[Before and after object boxes]

[Start of Attachment]

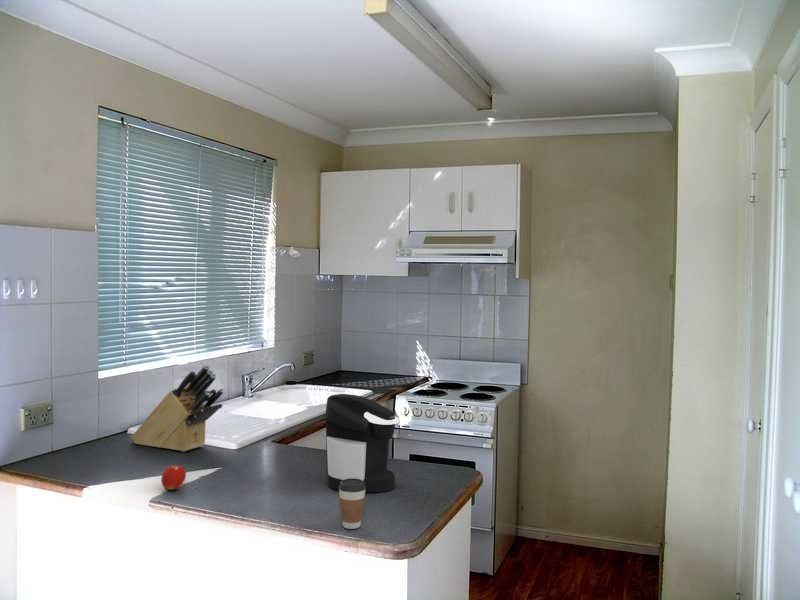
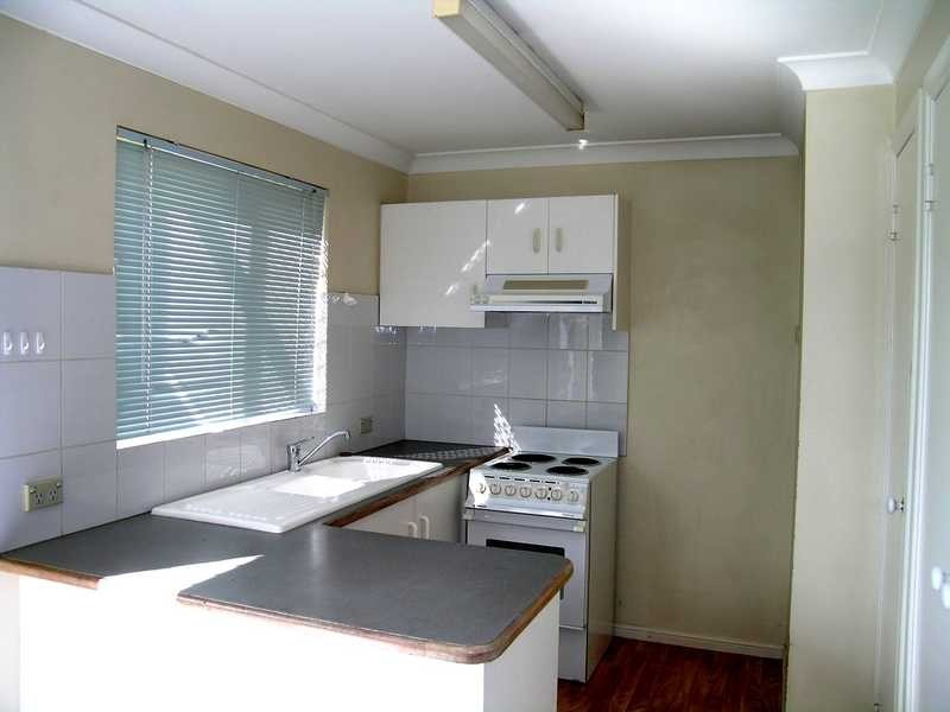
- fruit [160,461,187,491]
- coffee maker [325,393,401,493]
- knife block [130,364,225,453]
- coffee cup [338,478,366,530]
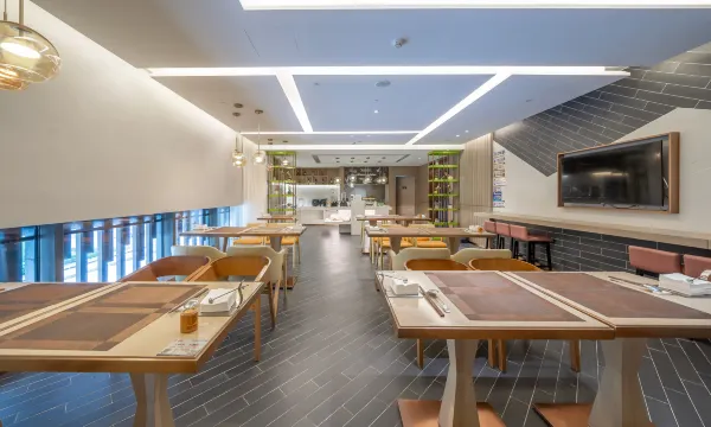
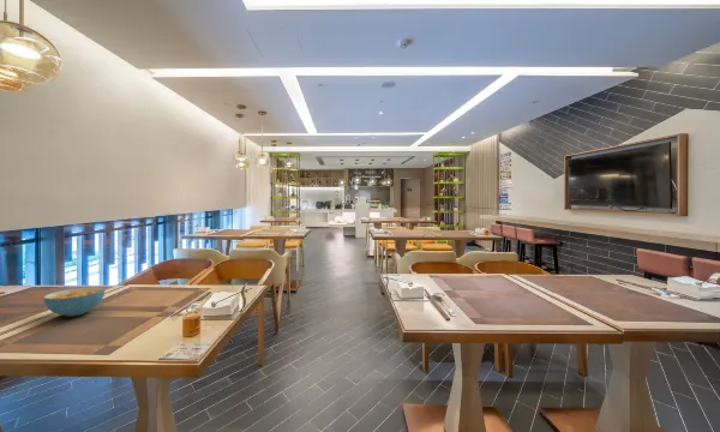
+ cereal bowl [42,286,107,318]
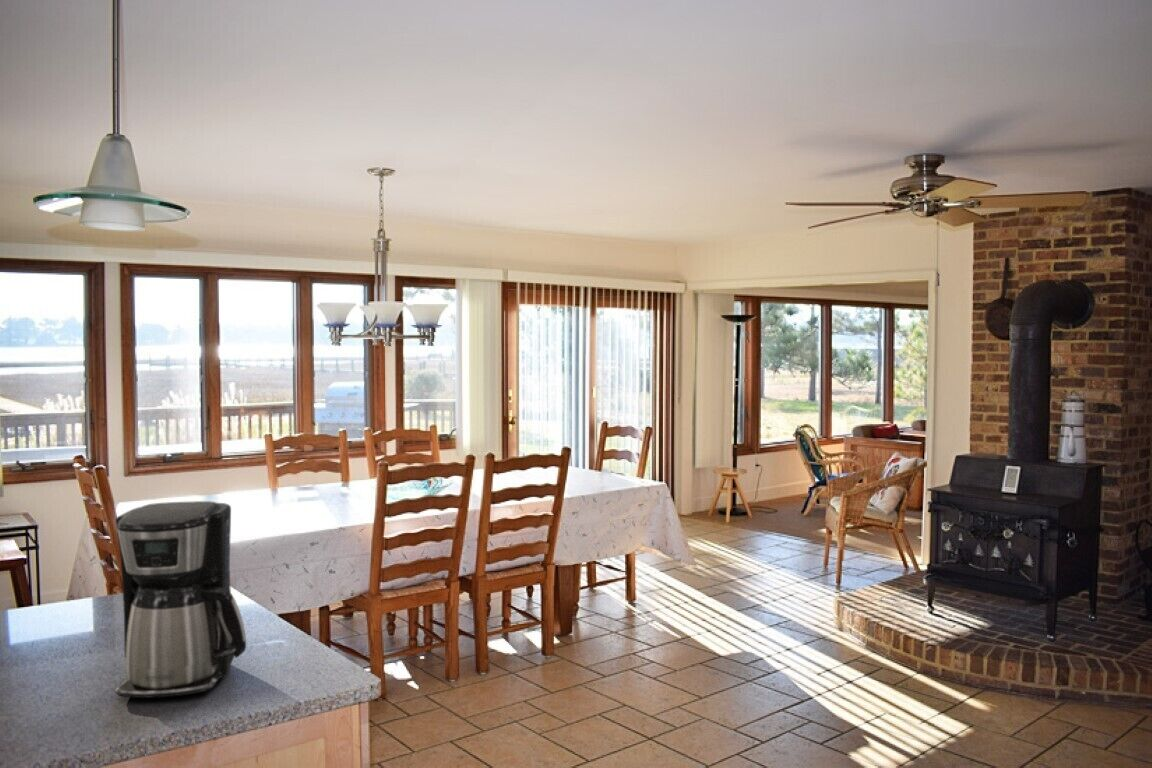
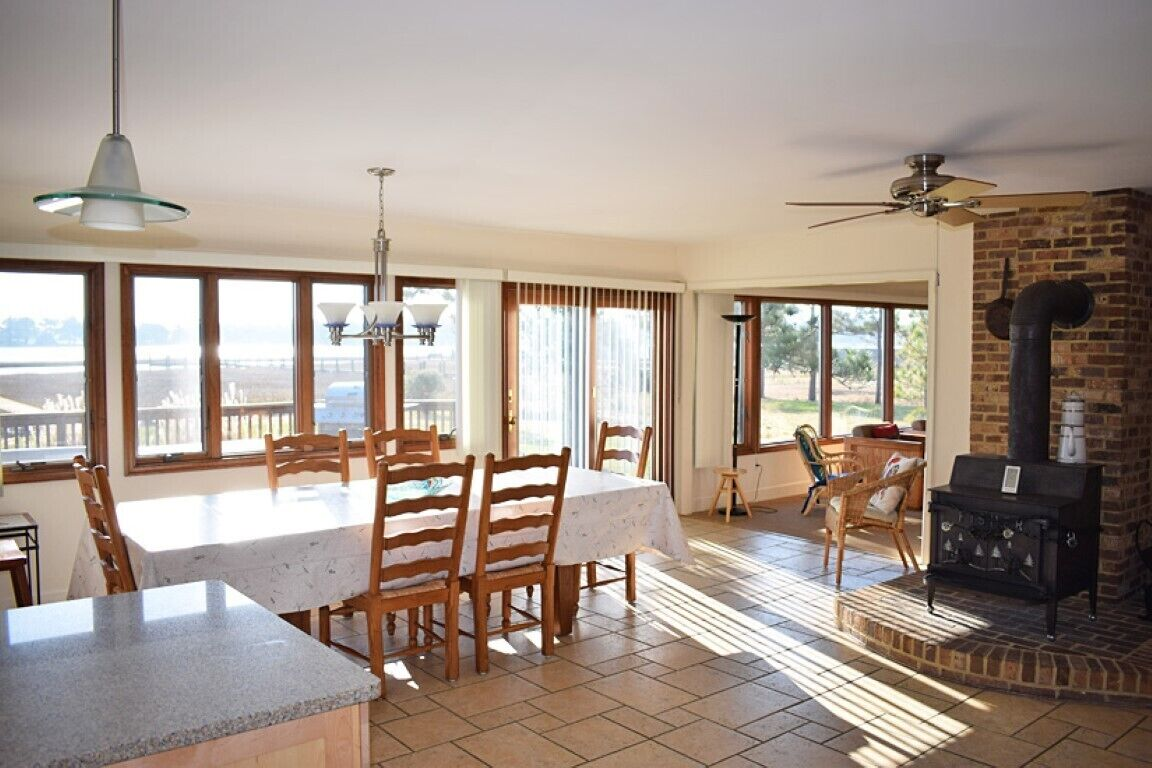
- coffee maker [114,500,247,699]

[End of Attachment]

→ Work to be completed
From the line with "cereal bowl [42,286,107,318]" to the final line of the records, inclusive, set down the lines exactly and add nothing; leave every picture out.

→ Written answer
+ cereal bowl [42,286,107,318]
- coffee maker [114,500,247,699]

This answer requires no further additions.